KİBİR VE SAPKINLIK
Toplumun elit kesiminde ortaya çıkan dinsizlik akımı anız yangını gibi yavaş yavaş tüm toplumu sarmaya başlamış görünüyor. Bu durum, toplumun iman selameti için çırpınan hassas yürekleri tedirgin ediyor. Küfür hastalığının unsurlarından ve en önemli belirtilerinden olan kibir hiç olmadığı kadar yayılmıştır.
Günümüzde her şey çok değişti, akılalmaz terslikler iç içe girdi. Ateist ilahiyatçılar, dinsizlere arka çıkan Seydalar, şeyhler, bilimden tamamen uzak bilim insanları, bir de sıradan halk içine inen kibir abideleri.. Eskiden yüzyılda bir-iki fıravun olur, görkemli saraylarda bulunurdu. Şimdi ise firavun halka indi, çarşıda pazarda, trafikte kibrinden yanına yaklaşılmayan, gerçekte hiçbir özelliği olmayan firavunlara rastlıyoruz. Şairin, “ Ebû Leheb ölmedi, yâ Muhammed; Ebu Cehil, kıtalar dolaşıyor!” dediği gibi.
Kibir küfrün, inat da kibrin alametidir. Fedakârlık, hoşgörü, hatasını kabul etme, güven gibi İslam ahlakının yerini kibir ve inat almıştır.
Geçen gün yolda giderken zikzak çizerek oraya buraya giren, trafiğin yoğunluğuna aldırmadan tehlike saçan bir lüks araç gördüm. Belalı olduğunu düşündüm. Eğer bir kişi onunla inatlaşsaydı, kaza kaçınılmaz olurdu. Neyse ki herkes ondan sakındı ve uzak durmaya çalıştı da bir facia yaşanmadı. Belalı olmanın, tehlike saçmanın nedeni de kibirdir. İnad etmek, inatlaşma da kibirli şeytanın özelliğidir. Örneğin, Nisa 117. Ayette, “şeytanın inatçı olduğu” vurgulanmıştır.
Ne yazık ki inatlaşıp, belalı olarak tehlike saçanlar az değildir. Trafikte, çarşılarda, marketlerde küçük ve boy boy firavunlar görüyoruz.
Kibir sevimsizdir, gerçekte iticidir. Çocukların sevimliliği, kibre henüz bulaşmamış olduklarındandır.

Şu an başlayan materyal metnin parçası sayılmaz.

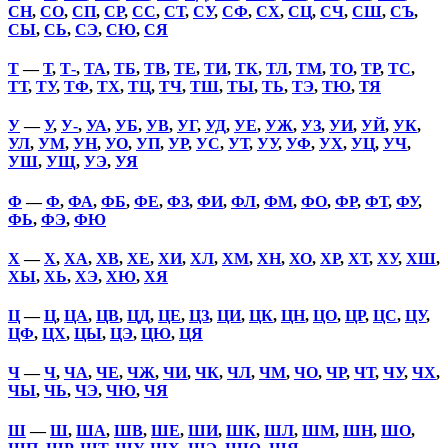
СН
,
СО
,
СП
,
СР
,
СС
,
СТ
,
СУ
,
СФ
,
СХ
,
СЦ
,
СЧ
,
СШ
,
СЪ
,
СЫ
,
СЬ
,
СЭ
,
СЮ
,
СЯ
Т
—
Т
,
Т-
,
ТА
,
ТБ
,
ТВ
,
ТЕ
,
ТИ
,
ТК
,
ТЛ
,
ТМ
,
ТО
,
ТР
,
ТС
,
ТТ
,
ТУ
,
ТФ
,
ТХ
,
ТЦ
,
ТЧ
,
ТШ
,
ТЫ
,
ТЬ
,
ТЭ
,
ТЮ
,
ТЯ
У
—
У
,
У-
,
УА
,
УБ
,
УВ
,
УГ
,
УД
,
УЕ
,
УЖ
,
УЗ
,
УИ
,
УЙ
,
УК
,
УЛ
,
УМ
,
УН
,
УО
,
УП
,
УР
,
УС
,
УТ
,
УУ
,
УФ
,
УХ
,
УЦ
,
УЧ
,
УШ
,
УЩ
,
УЭ
,
УЯ
Ф
—
Ф
,
ФА
,
ФБ
,
ФЕ
,
ФЗ
,
ФИ
,
ФЛ
,
ФМ
,
ФО
,
ФР
,
ФТ
,
ФУ
,
ФЬ
,
ФЭ
,
ФЮ
Х
—
Х
,
ХА
,
ХВ
,
ХЕ
,
ХИ
,
ХЛ
,
ХМ
,
ХН
,
ХО
,
ХР
,
ХТ
,
ХУ
,
ХШ
,
ХЫ
,
ХЬ
,
ХЭ
,
ХЮ
,
ХЯ
Ц
—
Ц
,
ЦА
,
ЦВ
,
ЦД
,
ЦЕ
,
ЦЗ
,
ЦИ
,
ЦК
,
ЦН
,
ЦО
,
ЦР
,
ЦС
,
ЦУ
,
ЦФ
,
ЦХ
,
ЦЫ
,
ЦЭ
,
ЦЮ
,
ЦЯ
Ч
—
Ч
,
ЧА
,
ЧЕ
,
ЧЖ
,
ЧИ
,
ЧК
,
ЧЛ
,
ЧМ
,
ЧО
,
ЧР
,
ЧТ
,
ЧУ
,
ЧХ
,
ЧЫ
,
ЧЬ
,
ЧЭ
,
ЧЮ
,
ЧЯ
Ш
—
Ш
,
ША
,
ШВ
,
ШЕ
,
ШИ
,
ШК
,
ШЛ
,
ШМ
,
ШН
,
ШО
,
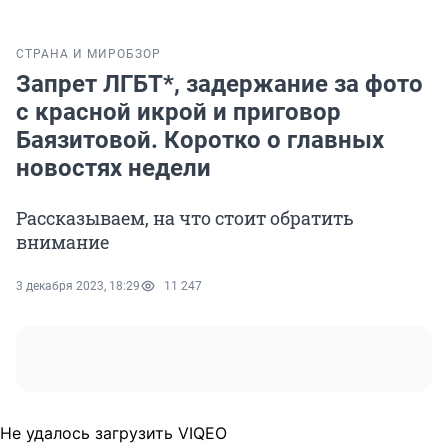
СТРАНА И МИР
ОБЗОР
Запрет ЛГБТ*, задержание за фото
с красной икрой и приговор
Баязитовой. Коротко о главных
новостях недели
Рассказываем, на что стоит обратить
внимание
3 декабря 2023, 18:29
11 247
Не удалось загрузить VIQEO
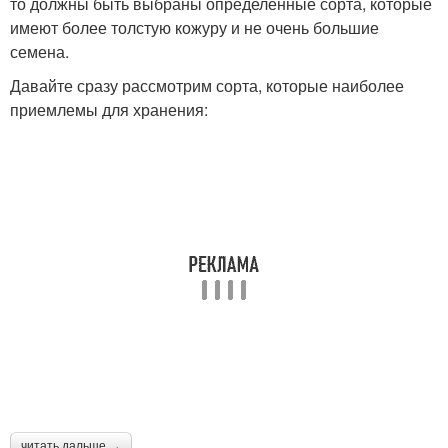
то должны быть выбраны определенные сорта, которые
имеют более толстую кожуру и не очень большие
семена.
Давайте сразу рассмотрим сорта, которые наиболее
приемлемы для хранения:
читать дальше →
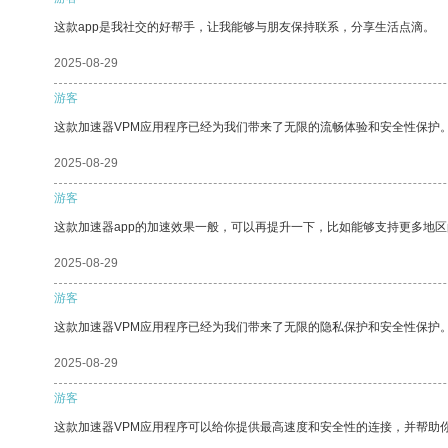
这款app是我社交的好帮手，让我能够与朋友保持联系，分享生活点滴。
2025-08-29
游客
这款加速器VPM应用程序已经为我们带来了无限的流畅体验和安全性保护
2025-08-29
游客
这款加速器app的加速效果一般，可以再提升一下，比如能够支持更多地
2025-08-29
游客
这款加速器VPM应用程序已经为我们带来了无限的隐私保护和安全性保护
2025-08-29
游客
这款加速器VPM应用程序可以给你提供最高速度和安全性的连接，并帮助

Kibir, nefsin temel özelliği olan ve “enaniyet” tabir edilen benlik duygusundan beslenen bir histir. Gerçekte benlik, insanın hayatını sürdürmesi için kendini düşünmesi ve gerekli hayati levazımatı tedarik etmesi amacıyla verilmiştir. Ancak vahyin, vahye bağlı aklın ve kalbin kontrolü altında tutulmadığı zaman, her şeyi yalnız kendine isteyen başkalarına hak tanımayan bir canavara dönüşür. Zaten dinin amacı, benliği kontrol altında tutarak bu barbarlığı önlemek, başkalarının da kendisi gibi hakları bulunduğunu düşündürmektir.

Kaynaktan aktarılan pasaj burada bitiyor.